ABOUT THIS TASK: A verbatim copy of the full data, with no pictures, is the expected answer.

SUPPLIED MATERIAL:
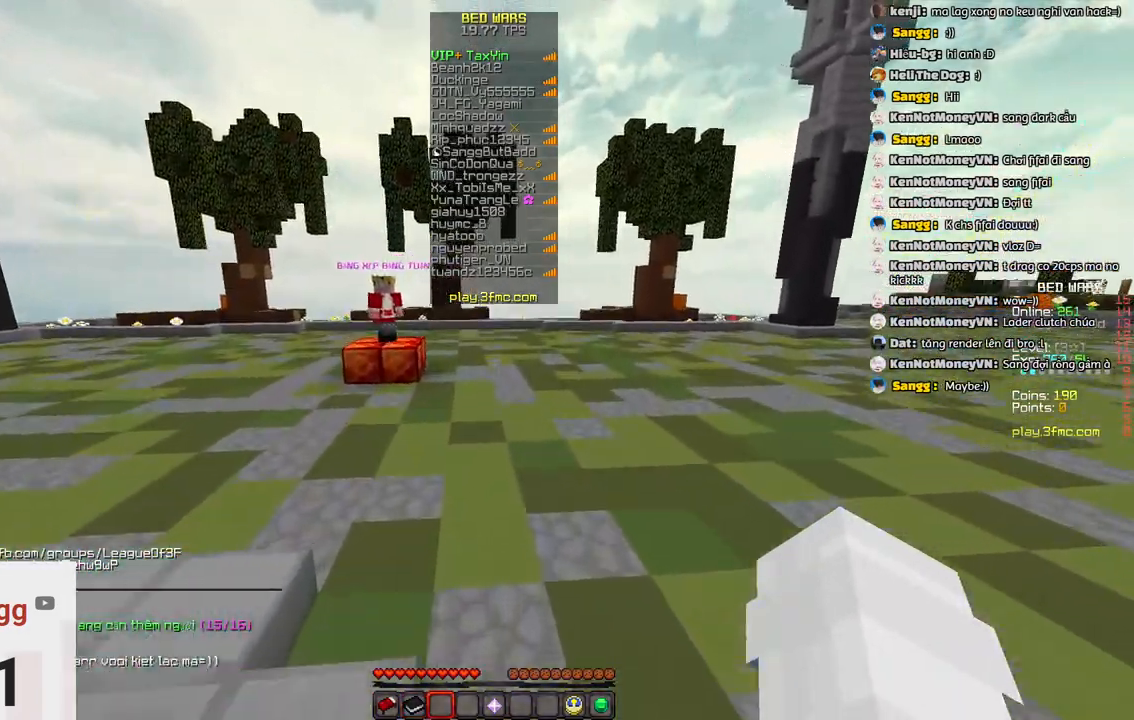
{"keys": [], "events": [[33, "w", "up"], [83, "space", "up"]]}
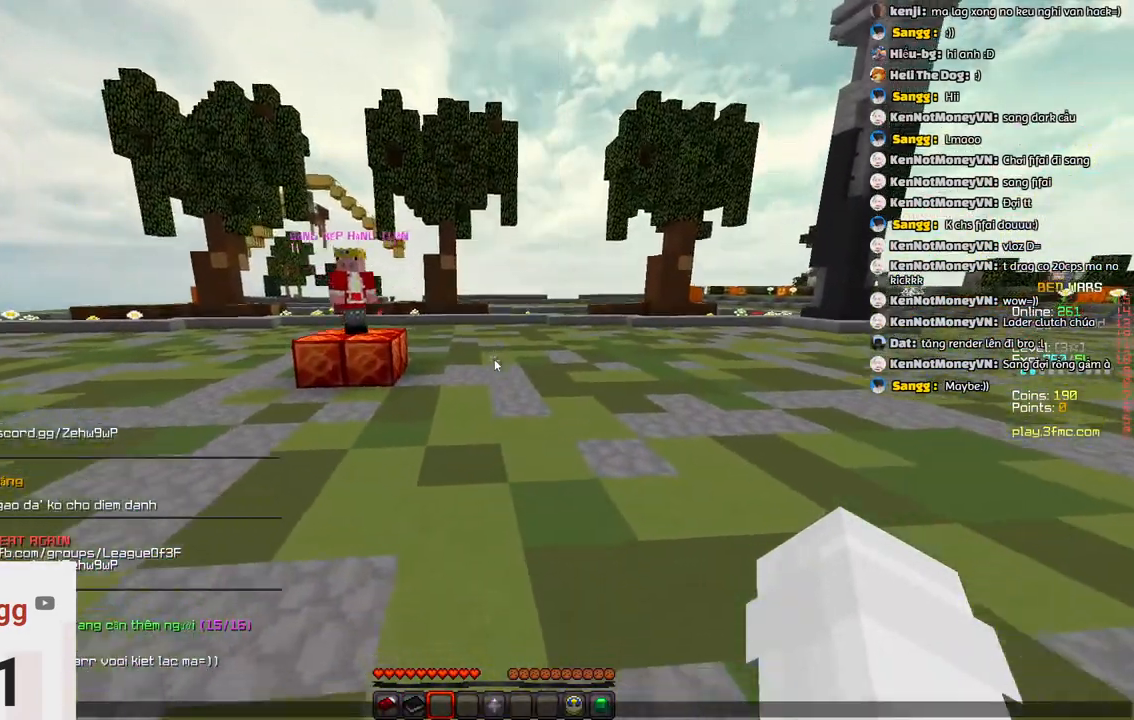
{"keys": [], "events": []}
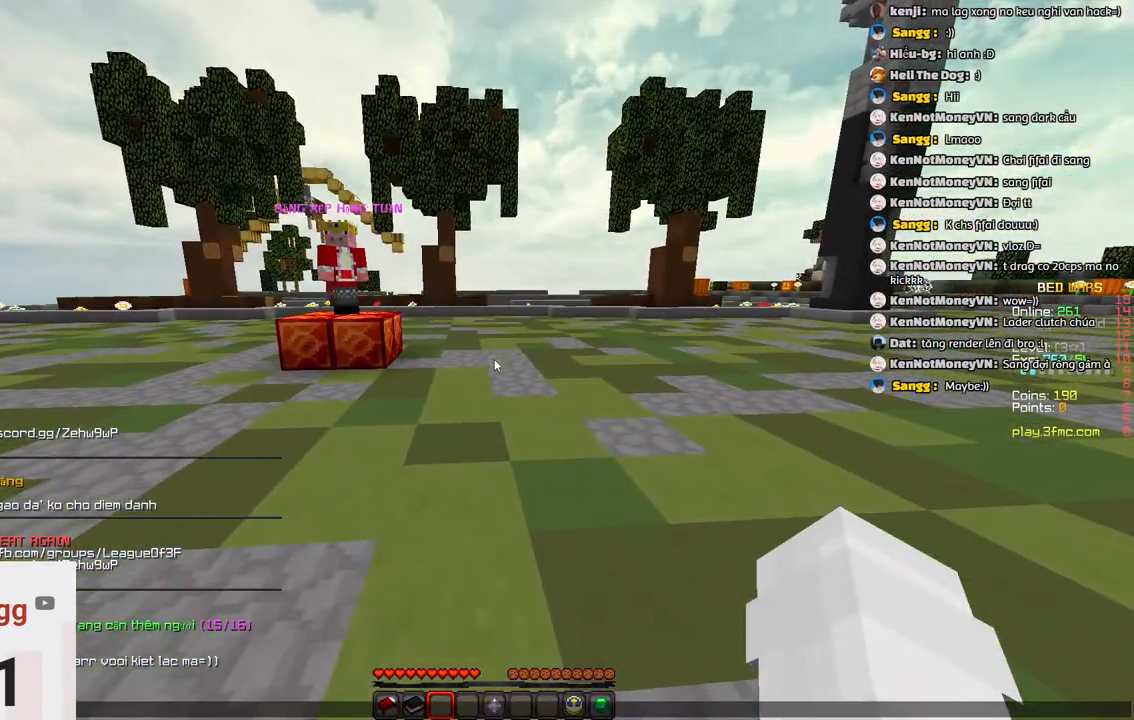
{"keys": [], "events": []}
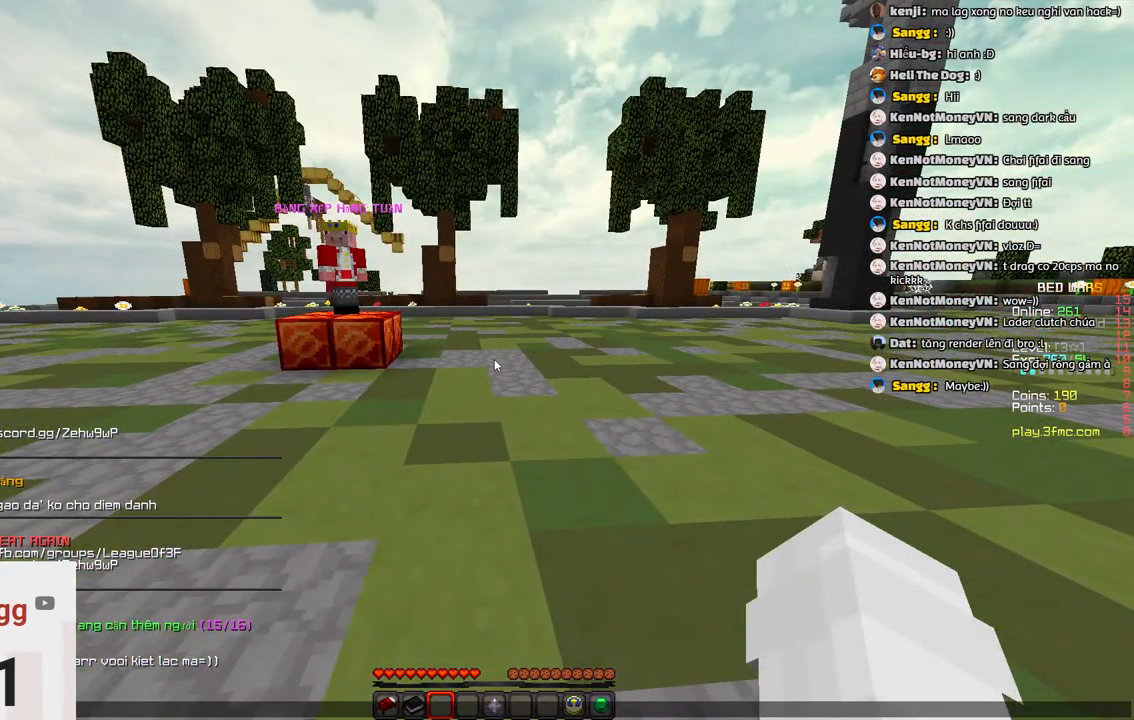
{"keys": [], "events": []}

SOLVED EXERCISE:
{"keys": [], "events": [[33, "w", "up"], [83, "space", "up"]]}
{"keys": [], "events": []}
{"keys": [], "events": []}
{"keys": [], "events": []}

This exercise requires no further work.